- Directive: What is needed is a verbatim copy of all the records.

- Supplied entries:
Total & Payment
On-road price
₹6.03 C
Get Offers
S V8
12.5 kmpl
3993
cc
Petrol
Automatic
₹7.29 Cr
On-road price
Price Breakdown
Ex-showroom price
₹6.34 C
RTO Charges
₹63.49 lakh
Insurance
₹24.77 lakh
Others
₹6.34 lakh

- Exercise response:
Total & Payment
On-road price
₹6.03 C
Get Offers
S V8
12.5 kmpl
3993
cc
Petrol
Automatic
₹7.29 Cr
On-road price
Price Breakdown
Ex-showroom price
₹6.34 C
RTO Charges
₹63.49 lakh
Insurance
₹24.77 lakh
Others
₹6.34 lakh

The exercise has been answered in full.